==== Text shown ====

Is it true that a non-square matrix cannot have both the left and right inverse?

Consider an $m \times n$ matrix $A$. If $n \times m$ matrix $B$ is the right inverse of $A$, viz., $AB = I_m$. Now if given that $A$ also has a left inverse $C$, which is an $n \times m$ matrix such that $CA=I_n$. Then it can be shown that $B=C$ because


So $B=C$ is the inverse of $A$.

Is it true that for all non-square $A$, such an inverse does not exist?

  • $\begingroup$ But couldn't $B$ be $n \times k$ and $C$ be $l \times m$, in which case this argument does not work? $\endgroup$
    – Papayapap
    Commented Apr 1, 2021 at 17:26

2 Answers 2


Yes, it's true (assuming that $n$ and $m$ are finite for this answer). Here's an argument:

  1. to have a right inverse is to have independent columns.
  2. to have a left inverse is to have indep. rows.
  3. the number of indep. cols is the number of indep. rows.

==== Stored records ====

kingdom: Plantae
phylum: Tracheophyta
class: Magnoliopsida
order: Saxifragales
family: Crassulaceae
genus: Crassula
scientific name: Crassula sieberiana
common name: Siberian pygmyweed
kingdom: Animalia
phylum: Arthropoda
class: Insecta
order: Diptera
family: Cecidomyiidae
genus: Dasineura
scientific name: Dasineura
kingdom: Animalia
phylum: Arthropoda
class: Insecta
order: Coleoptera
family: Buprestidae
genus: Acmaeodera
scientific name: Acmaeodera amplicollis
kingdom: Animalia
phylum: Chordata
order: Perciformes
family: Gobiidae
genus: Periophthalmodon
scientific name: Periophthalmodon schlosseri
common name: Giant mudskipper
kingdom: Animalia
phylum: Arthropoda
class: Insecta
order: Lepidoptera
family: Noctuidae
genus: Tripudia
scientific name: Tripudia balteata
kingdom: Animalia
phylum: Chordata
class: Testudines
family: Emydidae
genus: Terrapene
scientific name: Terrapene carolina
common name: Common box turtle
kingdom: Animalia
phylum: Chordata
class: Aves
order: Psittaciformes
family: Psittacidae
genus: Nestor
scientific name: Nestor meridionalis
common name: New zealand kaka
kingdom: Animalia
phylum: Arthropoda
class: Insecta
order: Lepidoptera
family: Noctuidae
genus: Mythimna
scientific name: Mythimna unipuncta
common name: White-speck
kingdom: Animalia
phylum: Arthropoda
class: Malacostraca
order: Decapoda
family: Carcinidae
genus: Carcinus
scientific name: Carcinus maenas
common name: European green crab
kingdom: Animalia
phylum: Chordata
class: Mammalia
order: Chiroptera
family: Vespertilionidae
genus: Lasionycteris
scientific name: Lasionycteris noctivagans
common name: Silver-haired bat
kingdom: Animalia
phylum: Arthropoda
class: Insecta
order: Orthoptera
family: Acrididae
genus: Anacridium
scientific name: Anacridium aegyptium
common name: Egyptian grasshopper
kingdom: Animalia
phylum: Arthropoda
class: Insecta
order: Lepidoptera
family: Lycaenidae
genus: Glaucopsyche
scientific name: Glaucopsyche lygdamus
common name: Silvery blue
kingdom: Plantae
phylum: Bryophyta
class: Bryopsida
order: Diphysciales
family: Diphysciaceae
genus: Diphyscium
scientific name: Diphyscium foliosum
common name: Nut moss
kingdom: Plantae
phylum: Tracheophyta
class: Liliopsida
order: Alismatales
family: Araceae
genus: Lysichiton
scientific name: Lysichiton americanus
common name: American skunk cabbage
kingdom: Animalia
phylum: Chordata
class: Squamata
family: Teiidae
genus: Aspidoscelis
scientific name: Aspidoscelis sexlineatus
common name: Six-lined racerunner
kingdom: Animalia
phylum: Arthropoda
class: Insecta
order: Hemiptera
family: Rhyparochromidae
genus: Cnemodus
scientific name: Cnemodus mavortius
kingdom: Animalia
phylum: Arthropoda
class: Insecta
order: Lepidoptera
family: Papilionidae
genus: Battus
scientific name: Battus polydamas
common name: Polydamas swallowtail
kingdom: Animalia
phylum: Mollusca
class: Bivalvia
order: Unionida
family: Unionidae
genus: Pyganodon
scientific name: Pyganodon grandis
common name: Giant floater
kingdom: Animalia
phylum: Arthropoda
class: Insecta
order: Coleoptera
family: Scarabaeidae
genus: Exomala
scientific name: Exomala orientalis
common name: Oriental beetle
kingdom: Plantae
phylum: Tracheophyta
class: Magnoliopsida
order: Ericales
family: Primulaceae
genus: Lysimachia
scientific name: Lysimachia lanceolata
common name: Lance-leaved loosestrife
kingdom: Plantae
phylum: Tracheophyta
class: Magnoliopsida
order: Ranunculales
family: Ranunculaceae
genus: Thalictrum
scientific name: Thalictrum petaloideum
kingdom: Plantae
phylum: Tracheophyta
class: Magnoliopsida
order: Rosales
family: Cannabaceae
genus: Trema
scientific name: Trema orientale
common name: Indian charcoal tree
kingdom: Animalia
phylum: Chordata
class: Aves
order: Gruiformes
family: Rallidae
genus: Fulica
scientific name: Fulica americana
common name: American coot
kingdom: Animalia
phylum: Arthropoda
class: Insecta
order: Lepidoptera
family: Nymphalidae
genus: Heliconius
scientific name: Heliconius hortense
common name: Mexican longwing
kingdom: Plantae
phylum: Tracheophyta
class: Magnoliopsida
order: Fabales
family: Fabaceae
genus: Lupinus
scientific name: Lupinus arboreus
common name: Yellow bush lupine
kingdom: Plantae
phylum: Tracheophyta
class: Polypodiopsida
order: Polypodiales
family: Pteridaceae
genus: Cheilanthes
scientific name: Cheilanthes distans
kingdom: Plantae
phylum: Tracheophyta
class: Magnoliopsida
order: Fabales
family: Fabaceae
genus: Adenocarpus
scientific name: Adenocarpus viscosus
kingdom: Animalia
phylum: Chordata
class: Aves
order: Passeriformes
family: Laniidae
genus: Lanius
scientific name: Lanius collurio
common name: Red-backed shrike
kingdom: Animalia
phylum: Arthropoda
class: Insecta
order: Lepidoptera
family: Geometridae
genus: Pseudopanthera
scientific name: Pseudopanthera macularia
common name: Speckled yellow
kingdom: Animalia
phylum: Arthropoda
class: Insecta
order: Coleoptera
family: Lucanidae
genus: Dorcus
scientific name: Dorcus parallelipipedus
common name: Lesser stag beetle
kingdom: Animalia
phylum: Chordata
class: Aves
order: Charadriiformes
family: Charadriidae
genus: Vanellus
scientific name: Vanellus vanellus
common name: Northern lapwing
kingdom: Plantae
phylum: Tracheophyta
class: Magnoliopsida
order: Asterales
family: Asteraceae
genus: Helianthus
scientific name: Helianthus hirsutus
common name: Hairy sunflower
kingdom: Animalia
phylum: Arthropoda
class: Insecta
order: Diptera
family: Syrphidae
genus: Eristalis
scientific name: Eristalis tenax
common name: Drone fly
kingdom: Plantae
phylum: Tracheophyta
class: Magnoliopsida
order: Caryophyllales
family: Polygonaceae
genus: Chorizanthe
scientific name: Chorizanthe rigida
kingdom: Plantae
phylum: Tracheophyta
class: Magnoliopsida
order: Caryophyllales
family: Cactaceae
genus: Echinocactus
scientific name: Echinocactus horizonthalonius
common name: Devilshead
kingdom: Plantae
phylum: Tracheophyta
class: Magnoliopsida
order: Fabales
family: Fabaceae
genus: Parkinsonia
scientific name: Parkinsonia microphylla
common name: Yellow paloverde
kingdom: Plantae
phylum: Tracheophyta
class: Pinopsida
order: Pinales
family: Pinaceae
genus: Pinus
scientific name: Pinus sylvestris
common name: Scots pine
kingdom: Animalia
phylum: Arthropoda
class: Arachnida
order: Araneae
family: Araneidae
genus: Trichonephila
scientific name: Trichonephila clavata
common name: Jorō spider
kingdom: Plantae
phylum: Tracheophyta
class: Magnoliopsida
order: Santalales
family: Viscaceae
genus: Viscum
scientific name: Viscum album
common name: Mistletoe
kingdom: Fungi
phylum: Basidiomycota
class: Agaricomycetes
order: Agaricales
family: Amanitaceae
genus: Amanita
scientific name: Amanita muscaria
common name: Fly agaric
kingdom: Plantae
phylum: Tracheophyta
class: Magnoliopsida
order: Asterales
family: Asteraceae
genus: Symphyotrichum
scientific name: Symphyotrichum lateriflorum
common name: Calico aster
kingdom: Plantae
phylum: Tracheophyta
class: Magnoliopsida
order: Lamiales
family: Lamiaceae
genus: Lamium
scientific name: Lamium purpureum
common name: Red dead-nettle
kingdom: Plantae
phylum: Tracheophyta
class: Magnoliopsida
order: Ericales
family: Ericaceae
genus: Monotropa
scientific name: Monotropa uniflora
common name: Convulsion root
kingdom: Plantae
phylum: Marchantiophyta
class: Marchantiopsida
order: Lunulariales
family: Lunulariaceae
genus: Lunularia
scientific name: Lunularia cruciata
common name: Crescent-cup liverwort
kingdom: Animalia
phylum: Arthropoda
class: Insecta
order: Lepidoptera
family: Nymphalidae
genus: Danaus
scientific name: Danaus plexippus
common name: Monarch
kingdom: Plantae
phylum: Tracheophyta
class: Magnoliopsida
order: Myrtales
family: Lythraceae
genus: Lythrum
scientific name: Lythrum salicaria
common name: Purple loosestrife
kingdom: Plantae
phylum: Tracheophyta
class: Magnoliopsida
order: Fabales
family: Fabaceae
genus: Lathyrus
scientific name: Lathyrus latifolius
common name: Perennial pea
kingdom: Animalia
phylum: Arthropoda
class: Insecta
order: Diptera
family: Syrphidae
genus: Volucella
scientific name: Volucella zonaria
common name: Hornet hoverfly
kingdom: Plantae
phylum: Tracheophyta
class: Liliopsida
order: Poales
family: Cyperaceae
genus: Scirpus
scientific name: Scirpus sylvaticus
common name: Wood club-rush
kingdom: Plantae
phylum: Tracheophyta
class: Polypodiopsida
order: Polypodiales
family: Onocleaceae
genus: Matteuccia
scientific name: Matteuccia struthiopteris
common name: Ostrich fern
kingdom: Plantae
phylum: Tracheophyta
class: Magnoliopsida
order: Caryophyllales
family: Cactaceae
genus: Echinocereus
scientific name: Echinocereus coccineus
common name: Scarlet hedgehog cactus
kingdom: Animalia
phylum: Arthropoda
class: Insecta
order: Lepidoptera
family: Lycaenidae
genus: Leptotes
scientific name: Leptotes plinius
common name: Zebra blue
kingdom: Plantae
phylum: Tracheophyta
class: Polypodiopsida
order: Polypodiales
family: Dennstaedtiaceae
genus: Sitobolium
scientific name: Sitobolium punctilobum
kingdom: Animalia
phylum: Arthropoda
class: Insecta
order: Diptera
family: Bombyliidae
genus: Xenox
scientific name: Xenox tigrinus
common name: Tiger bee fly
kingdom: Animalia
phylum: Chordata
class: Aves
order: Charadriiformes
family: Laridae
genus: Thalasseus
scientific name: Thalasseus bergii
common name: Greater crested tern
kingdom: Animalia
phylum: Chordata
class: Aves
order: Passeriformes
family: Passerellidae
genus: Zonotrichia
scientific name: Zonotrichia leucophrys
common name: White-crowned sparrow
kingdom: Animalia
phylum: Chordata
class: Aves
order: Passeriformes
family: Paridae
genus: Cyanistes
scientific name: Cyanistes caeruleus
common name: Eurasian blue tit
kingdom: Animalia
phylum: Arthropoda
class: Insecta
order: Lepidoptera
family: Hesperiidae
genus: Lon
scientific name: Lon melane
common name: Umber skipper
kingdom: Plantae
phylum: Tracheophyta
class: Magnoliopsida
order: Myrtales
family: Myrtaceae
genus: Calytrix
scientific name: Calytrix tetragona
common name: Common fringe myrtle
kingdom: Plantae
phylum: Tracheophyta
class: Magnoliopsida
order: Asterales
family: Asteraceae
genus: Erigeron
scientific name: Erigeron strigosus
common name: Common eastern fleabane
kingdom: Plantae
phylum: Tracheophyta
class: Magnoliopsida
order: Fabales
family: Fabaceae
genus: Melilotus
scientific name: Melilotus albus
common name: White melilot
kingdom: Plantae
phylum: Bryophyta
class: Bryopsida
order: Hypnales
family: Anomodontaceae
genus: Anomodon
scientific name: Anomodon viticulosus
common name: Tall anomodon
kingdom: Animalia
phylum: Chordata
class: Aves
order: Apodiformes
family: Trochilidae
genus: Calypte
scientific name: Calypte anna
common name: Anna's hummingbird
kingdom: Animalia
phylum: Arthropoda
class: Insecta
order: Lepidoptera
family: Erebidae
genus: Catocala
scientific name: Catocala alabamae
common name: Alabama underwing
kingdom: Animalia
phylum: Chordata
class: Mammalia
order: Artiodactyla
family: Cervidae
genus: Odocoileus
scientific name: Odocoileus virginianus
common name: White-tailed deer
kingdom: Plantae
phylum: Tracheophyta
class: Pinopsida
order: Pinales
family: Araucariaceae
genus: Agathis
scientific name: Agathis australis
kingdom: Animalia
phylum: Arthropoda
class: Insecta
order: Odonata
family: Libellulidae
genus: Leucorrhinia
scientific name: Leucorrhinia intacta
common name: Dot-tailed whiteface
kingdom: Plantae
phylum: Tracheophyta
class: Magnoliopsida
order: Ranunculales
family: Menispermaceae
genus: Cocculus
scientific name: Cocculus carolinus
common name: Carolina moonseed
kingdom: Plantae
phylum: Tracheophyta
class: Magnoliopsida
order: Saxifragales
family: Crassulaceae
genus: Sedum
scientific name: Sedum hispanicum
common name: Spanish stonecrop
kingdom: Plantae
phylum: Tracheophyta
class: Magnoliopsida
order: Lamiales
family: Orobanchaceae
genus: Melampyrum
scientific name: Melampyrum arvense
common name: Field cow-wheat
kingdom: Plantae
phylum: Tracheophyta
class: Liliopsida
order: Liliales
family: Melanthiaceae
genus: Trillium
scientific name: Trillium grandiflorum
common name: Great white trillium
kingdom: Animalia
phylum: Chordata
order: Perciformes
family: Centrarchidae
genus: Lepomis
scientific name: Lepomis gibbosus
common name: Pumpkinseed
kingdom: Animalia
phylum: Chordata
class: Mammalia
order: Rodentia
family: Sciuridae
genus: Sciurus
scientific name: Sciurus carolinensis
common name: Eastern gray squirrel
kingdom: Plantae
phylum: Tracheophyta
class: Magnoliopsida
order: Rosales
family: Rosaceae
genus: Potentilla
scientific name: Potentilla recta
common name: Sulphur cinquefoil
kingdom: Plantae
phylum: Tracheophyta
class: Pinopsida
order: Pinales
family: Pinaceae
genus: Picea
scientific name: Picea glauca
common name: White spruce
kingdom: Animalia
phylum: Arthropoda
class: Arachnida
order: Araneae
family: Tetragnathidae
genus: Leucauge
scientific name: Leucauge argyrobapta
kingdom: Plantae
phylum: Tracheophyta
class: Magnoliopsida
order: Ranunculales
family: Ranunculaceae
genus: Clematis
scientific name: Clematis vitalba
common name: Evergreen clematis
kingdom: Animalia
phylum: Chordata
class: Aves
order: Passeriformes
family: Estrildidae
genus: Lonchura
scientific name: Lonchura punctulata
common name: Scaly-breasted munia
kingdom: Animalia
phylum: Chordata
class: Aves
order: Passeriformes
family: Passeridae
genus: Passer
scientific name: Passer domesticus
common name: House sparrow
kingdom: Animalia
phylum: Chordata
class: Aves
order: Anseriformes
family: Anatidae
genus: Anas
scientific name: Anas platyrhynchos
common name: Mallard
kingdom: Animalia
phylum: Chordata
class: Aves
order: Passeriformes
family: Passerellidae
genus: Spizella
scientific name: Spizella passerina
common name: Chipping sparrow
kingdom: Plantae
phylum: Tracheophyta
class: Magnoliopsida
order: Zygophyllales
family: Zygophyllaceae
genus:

====

• Given problem 1
From the thread on matrix inverses, extract the passage from "So $B=C$ is" up to and including "have independent columns.".
• Given problem 2
According to the answer in the thread on matrix inverses, what does it mean for a matrix to have a right inverse?

• Reply 1
So $B=C$ is the inverse of $A$.

Is it true that for all non-square $A$, such an inverse does not exist?

  • $\begingroup$ But couldn't $B$ be $n \times k$ and $C$ be $l \times m$, in which case this argument does not work? $\endgroup$
    – Papayapap
    Commented Apr 1, 2021 at 17:26

2 Answers 2


Yes, it's true (assuming that $n$ and $m$ are finite for this answer). Here's an argument:

  1. to have a right inverse is to have independent columns.

• Reply 2
To have a right inverse is to have independent columns.